**BRIEF:** Look below for the line containing "right front paw: (28, 126)"; from there through the line containing "right hip: (21, 185)", both lines included, please set down each line exactly and nothing else.

**DATA EXCERPTS:**
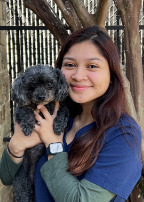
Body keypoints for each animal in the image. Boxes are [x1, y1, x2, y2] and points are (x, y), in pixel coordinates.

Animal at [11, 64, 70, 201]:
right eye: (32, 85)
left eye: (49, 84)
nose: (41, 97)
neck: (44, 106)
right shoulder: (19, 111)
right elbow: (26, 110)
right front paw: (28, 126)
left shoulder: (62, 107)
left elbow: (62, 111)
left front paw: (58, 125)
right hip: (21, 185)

* * *

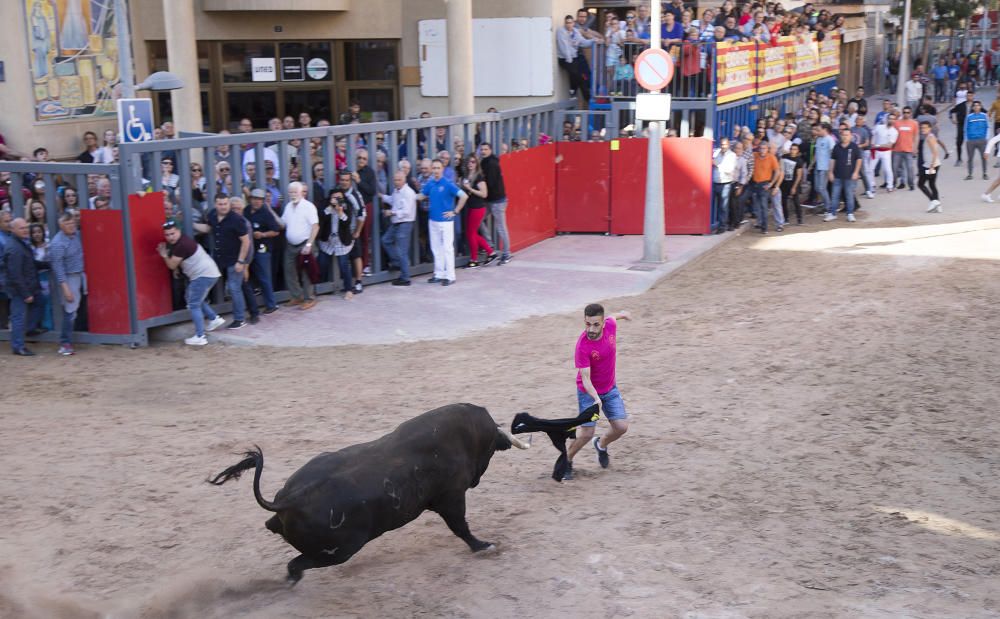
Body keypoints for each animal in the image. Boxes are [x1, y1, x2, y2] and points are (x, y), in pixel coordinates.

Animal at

**WRITTEN RESPONSE:**
right front paw: (28, 126)
left shoulder: (62, 107)
left elbow: (62, 111)
left front paw: (58, 125)
right hip: (21, 185)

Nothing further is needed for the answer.